Monday, September 1, 2008

East Coast bias at ESPN?

A little over two weeks ago, ESPN ombudsman Le Anne Schreiber wrote a column talking about a very much talked about subject, whether or not ESPN has an east coast bias, primarily with baseball.

Let me first say, that ESPN should be praised for having an ombudsman. In the age where journalistic outlets are losing some influence to the blogosphere and ombudsmen across the country are getting dropped due to "cost cutting" as they say, it is good that ESPN still sees the importance of an ombudsman. And Schreiber is a good choice, a former New York Times sports editor who has covered sports for over 30 years.

Primarily, coverage of a few select teams seems to anger many fans, those around the Harbor among them. Teams like the New York Yankees, the Boston Red Sox, Duke University basketball, the New England Patriots, etc. A lot of reaction was peaking last year after the ALDS when there was no talk of the ALCS on Sportscenter until the day before. All talk had been about the Yankees with Torre and A-Rod leaving, even though New York was out of the playoffs. Even now, writer Gene Wojciechowski once said on Around the Horn that the Yankees are "the most covered third place team ever."

Before I start breaking down the article, I realize a number of things.
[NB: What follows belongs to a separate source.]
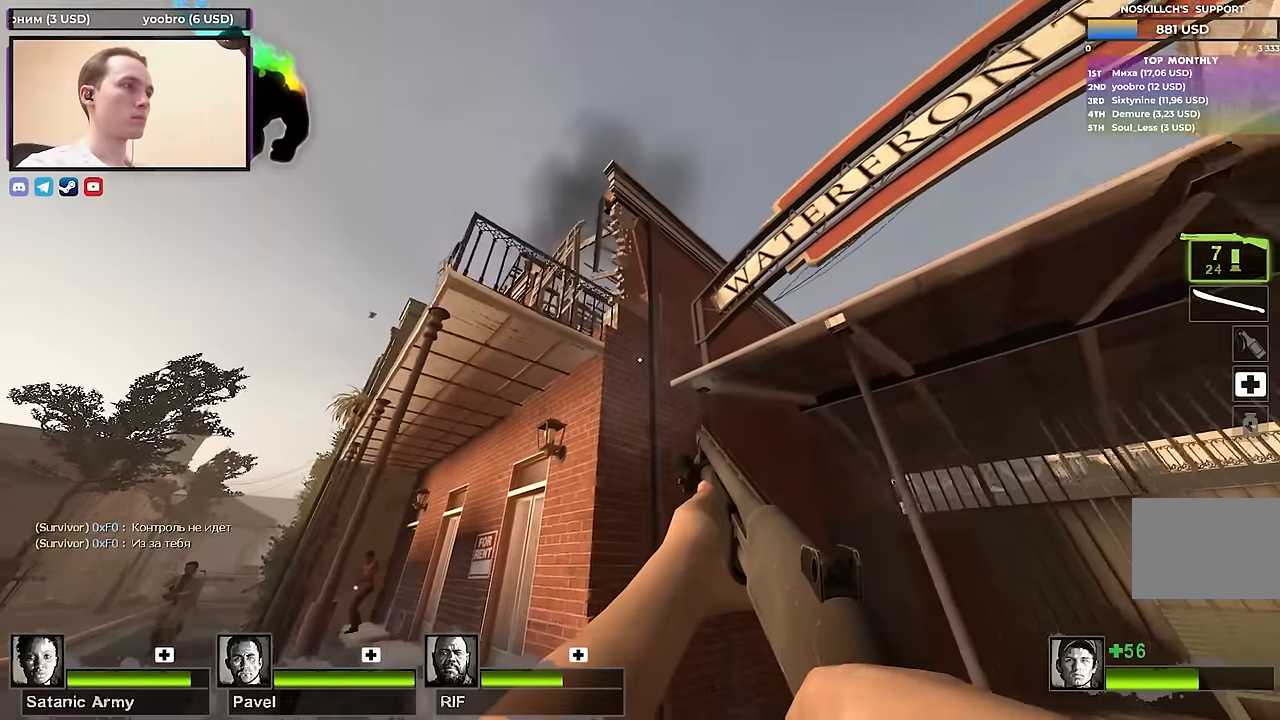
{"keys": [], "events": [[283, "a", "down"], [417, "a", "up"]]}
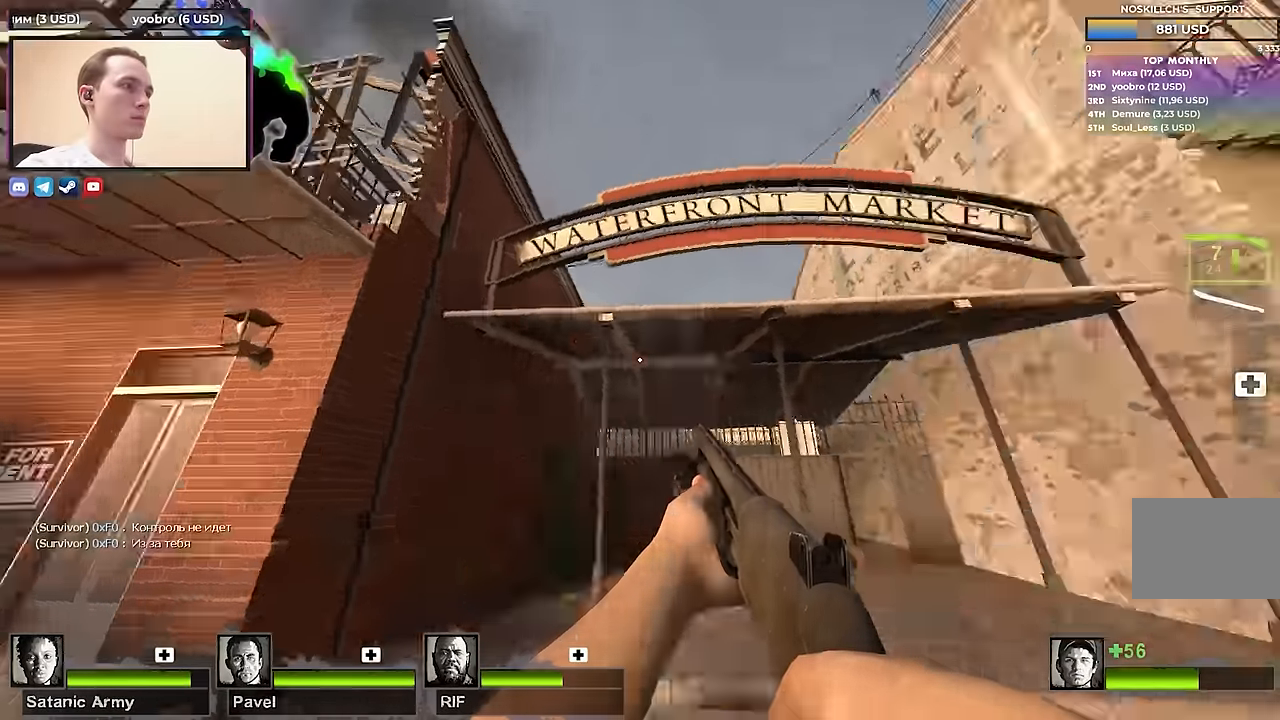
{"keys": [], "events": [[150, "w", "down"], [250, "w", "up"]]}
The above mentioned teams are normally competitive and coverage of them gets more ratings from people who love and/or hate them. TV is all about ratings, and ESPN is one of the highest rated cable networks. If they gave equal coverage all around, ratings would drop significantly. Most people outside of Kansas City don't care about the Royals; most people outside of Detroit don't care about the Lions. But, is it right to give a third-place team so much coverage even if it gets ratings? Let's go to Schreiber's article.

"On July 28, an hour-long rain delay during a Yankees-Red Sox game drew a significantly higher rating (2.45) than most hours of actual Sunday Night play between other teams. Over the past three seasons, the most highly rated matchup after Yankees-Red Sox has been Yankees-Mets."
Well, that can be explained a number of ways. First, they are featuring New York teams. New York City is the highest-populated city in America, so naturally any game with a New York team will get more ratings. Second, they are rivalry games. Rivalry games naturally get more ratings. This could eventually turn into ESPN covering more and more Yankee games, which would lose their "Worldwide Leader In Sports" status.

"It is hard to anticipate something like Tampa Bay, which has been stunning this year," said (senior vice president Len DeLuca), referring to the team's season-to-date lead over the Red Sox and Yankees in the AL East. "But we have already had four of their games this year on Monday and Wednesday."
That's fair. Sports are all about predictions, and naturally they can be incorrect. Very few could have predicted the Rays big season this year, and since they can't even put 15,000 in the stands in Tampa Bay, there is no reason to think a Rays game would get good ratings, even now.

A team's projected and actual standing in division races is an important part of what determines ESPN's selections, but it is not the whole story -- nor does ESPN pretend it is. And fans who call for equity -- giving all 30 MLB teams anything close to equal airtime -- can forget about it.
I'm not sure who seriously argues that. ESPN doesn't pretend to care about all 30 teams, and they shouldn't, but caring more about a team that is likely to miss the playoffs then other teams clearly in the race or with better records isn't right.

There's plenty in the article, and I suggest people read it. It will give some good insight into ESPN. Really, television is all about ratings, and ESPN does a good job at that.